The play details the characters' struggle with this concept of roleplaying and asks whether they have any freedom given the certainty of their fates. Antigone is therefore a largely verbal affair, but the first few scenes establish a questionable tone. Mike Weidman '02, who plays the Chorus, is loud, clear and expressive, but so smarmy as he introduces the play that one would expect him to be quite knowingly introducing a bad Saturday Night Live sketch rather than Anouilh's searching parable. Beatrice Kitzinger '03, Caitlin Harrington '03 and Liz Clinkenbeard '01, as Antigone, her sister Ismene, and her nurse, respectively, suffer from a similar problem in their early exchanges: they belabor the irony of remarks about Antigone's future with such self-conscious intensity that the production threatens to become both maudlin and fatally unsubtle.

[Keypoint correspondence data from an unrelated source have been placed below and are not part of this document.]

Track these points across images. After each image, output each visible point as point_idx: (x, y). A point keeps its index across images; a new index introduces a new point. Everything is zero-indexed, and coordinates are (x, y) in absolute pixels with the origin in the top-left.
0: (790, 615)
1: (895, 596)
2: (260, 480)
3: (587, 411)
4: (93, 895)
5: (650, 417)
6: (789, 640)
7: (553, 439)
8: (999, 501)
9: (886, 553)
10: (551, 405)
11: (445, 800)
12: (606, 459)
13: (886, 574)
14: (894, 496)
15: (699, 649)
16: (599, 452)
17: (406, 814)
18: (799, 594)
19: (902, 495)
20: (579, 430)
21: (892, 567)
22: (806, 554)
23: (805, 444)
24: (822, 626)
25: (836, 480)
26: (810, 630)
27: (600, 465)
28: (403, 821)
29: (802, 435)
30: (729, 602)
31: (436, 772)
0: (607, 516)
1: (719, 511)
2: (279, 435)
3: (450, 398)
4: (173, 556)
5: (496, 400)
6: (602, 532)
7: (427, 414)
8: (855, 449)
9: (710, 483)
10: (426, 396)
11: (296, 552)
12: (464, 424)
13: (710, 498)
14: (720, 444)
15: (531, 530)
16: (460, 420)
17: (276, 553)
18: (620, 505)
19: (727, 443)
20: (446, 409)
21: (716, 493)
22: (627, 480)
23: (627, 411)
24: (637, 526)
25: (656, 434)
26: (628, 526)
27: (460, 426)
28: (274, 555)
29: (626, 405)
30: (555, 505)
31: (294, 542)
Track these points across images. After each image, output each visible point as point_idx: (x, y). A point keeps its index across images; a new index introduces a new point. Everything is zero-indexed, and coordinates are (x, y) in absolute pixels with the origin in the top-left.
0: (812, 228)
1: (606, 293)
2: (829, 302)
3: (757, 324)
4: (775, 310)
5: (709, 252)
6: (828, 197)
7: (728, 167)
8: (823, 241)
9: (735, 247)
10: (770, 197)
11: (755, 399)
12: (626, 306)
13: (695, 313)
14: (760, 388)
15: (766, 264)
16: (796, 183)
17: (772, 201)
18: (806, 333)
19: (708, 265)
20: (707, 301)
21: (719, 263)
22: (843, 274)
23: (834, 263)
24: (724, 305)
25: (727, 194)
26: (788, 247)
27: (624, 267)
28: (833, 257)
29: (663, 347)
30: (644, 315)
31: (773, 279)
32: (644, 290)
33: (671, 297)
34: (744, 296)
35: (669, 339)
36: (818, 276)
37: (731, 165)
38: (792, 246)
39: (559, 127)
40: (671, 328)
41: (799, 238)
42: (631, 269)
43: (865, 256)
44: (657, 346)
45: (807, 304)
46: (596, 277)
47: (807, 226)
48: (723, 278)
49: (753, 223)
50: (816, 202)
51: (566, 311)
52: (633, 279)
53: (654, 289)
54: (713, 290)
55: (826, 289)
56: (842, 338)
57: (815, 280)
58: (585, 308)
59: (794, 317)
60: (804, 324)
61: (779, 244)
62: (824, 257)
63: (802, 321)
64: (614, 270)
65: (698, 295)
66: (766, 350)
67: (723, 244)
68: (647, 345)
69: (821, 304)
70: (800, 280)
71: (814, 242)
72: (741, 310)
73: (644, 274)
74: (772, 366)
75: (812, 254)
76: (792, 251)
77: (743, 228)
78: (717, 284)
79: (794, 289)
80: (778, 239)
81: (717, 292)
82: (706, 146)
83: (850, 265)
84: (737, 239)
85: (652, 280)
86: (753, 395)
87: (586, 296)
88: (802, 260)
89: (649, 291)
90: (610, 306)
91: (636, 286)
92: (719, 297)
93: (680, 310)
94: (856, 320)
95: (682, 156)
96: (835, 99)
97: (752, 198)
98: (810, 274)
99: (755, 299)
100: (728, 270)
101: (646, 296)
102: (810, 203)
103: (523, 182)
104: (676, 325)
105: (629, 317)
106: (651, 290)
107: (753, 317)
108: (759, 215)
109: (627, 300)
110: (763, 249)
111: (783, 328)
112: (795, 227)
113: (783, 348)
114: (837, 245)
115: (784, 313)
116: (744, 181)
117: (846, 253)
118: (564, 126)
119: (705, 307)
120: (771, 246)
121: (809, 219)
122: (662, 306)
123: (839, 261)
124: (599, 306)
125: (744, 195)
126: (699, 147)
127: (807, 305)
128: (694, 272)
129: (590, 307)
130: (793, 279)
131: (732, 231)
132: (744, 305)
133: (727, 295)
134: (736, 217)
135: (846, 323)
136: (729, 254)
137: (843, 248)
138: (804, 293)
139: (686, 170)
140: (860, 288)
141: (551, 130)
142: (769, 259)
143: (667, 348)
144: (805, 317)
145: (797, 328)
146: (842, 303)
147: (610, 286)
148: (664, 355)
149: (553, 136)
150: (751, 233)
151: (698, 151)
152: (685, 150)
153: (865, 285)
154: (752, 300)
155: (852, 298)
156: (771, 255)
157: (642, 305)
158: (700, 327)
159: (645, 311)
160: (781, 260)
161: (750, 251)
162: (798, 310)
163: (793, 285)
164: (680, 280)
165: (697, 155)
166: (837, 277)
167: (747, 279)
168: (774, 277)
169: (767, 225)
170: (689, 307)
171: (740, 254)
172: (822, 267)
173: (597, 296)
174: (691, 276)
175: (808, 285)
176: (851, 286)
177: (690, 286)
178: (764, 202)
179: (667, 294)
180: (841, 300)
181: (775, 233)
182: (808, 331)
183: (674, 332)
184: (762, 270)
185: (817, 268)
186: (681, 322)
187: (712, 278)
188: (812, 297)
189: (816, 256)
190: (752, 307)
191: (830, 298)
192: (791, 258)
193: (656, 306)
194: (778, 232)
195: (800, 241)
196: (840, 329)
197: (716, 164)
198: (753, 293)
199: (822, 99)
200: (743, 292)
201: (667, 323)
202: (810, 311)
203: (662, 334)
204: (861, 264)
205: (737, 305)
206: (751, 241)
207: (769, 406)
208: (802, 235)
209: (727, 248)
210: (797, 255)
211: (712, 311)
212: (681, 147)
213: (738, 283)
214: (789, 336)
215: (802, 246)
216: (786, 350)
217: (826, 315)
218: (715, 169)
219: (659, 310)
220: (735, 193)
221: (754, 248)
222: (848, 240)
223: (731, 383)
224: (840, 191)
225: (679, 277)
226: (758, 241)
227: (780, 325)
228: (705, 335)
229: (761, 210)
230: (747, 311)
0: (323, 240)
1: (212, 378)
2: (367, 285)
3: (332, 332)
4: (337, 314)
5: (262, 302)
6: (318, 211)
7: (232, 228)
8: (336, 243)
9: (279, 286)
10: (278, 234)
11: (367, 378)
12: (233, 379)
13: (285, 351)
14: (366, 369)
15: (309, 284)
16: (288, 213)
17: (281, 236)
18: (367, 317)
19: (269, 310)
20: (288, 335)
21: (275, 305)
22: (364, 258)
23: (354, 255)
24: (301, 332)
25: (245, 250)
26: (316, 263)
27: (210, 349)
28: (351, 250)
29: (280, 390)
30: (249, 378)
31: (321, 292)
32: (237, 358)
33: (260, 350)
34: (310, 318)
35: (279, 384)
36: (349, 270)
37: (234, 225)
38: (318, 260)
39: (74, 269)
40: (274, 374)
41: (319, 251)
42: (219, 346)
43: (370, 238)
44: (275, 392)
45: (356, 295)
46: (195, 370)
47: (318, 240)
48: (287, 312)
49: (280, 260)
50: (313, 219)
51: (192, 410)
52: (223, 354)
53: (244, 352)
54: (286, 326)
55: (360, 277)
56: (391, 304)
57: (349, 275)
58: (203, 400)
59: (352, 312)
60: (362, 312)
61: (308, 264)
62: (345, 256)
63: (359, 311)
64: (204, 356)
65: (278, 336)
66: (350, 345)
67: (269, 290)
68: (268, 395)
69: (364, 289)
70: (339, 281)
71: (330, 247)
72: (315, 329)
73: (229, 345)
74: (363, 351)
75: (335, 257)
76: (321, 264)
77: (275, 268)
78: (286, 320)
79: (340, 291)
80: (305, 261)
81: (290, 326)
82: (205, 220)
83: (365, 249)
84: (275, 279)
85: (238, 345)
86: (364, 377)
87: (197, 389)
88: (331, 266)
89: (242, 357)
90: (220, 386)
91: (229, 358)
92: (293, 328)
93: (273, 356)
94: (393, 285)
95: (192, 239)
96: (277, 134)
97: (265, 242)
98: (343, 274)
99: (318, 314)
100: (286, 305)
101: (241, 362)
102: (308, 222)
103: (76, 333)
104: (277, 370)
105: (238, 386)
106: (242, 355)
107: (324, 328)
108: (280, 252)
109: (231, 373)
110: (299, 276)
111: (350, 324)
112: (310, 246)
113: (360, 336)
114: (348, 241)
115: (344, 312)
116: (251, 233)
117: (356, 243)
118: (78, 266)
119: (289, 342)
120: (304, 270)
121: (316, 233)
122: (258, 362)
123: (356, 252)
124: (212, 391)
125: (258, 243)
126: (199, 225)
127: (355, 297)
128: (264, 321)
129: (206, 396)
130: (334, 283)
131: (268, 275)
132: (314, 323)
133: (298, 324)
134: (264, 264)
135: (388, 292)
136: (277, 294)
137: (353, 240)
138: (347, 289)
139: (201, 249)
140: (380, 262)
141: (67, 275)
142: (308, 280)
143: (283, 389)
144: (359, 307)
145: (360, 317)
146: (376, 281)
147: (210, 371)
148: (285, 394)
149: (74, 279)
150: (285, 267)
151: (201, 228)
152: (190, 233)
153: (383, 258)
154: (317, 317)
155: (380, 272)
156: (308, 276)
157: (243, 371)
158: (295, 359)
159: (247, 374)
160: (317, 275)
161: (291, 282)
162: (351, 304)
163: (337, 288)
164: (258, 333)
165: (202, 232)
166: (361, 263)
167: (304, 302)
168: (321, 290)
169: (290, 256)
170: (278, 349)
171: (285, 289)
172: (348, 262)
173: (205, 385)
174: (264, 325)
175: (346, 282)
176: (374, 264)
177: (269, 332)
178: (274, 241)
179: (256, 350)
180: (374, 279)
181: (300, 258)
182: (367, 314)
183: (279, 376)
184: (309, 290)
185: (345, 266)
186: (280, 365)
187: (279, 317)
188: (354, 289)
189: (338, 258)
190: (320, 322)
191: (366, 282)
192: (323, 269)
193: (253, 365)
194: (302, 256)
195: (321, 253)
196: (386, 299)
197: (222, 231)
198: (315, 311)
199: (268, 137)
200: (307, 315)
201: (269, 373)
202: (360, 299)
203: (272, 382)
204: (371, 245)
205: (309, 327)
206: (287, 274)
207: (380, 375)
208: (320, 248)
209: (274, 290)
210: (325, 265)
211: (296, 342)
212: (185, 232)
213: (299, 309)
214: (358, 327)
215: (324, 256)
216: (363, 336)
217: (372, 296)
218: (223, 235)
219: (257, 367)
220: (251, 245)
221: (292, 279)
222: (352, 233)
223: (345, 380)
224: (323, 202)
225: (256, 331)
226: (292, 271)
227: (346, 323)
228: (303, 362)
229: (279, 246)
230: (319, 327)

Luckily, however, these early jitters disappear as the play moves onward. Rayd Abu-Ayyash '01 gives the production's most outstanding performance as Creon, King of Thebes, whose Machiavellian exterior hides a more compassionate realism that cares more for the living than for the dead. Declaring Polynices a traitor was a political expediency, yet Creon argues it has created a peace that Antigone's actions may threaten. Abu-Ayyash has Antigone's most finely drawn character in Creon, to be sure, but he does not shrink from the task, maintaining a strong, clean elocution and succeeding at keeping his long monologues from becoming flat or boring. It may be too much to assert that he brings the other actors up to the level of his own performance, but Weidman and Kitzinger in particular are much sharper in their scenes with him; Abu-Ayyash's exchanges with a bumbling but philosophical guard, excellently played by Rob Hughes '01, are also a delight. Anchored by this solid group of four, Antigone moves smoothly to its conclusion after a few initial kinks.

The power that the production evolves, nonetheless, seems to belong almost exclusively to the actors. There is no lighting, no sound, no set; the only real evidence of staging are the lazy circles that the actors draw around each other as they pace the grass of the courtyard. And while Anouilh's script can certainly support a minimalist production, this one struggles to establish any sense of atmosphere. It is difficult to forget that one is in the middle of Adams House. The costuming is confusing: most costumes are appropriately spare, but they range incongruously from a generic pink Elizabethan dress for Harrington to the fashionable ensemble of v-neck t-shirt, flat-front chinos, black leather loafers and silver watchtopped tastefully by a simple red shawlfor Abu-Ayyash.

Additionally, elitist though it may be to say, performing the play in English instead of French automatically robs some of the truest life of Anouilh's words. Sawyer has not done a tremendous amount to reinvigorate the script and turn her production from a fine staged reading into an evocative drama. This Antigone is rich in ideas but never comes around to engaging the senses.

Please note that this review was scheduled to run Oct. 20th Arts section. Our appologies to the cast and crew of Antigone for the delay. Please also note that in the interest of objectivity, this review was edited by Arts Executive Editor Christina B. Rosenberger.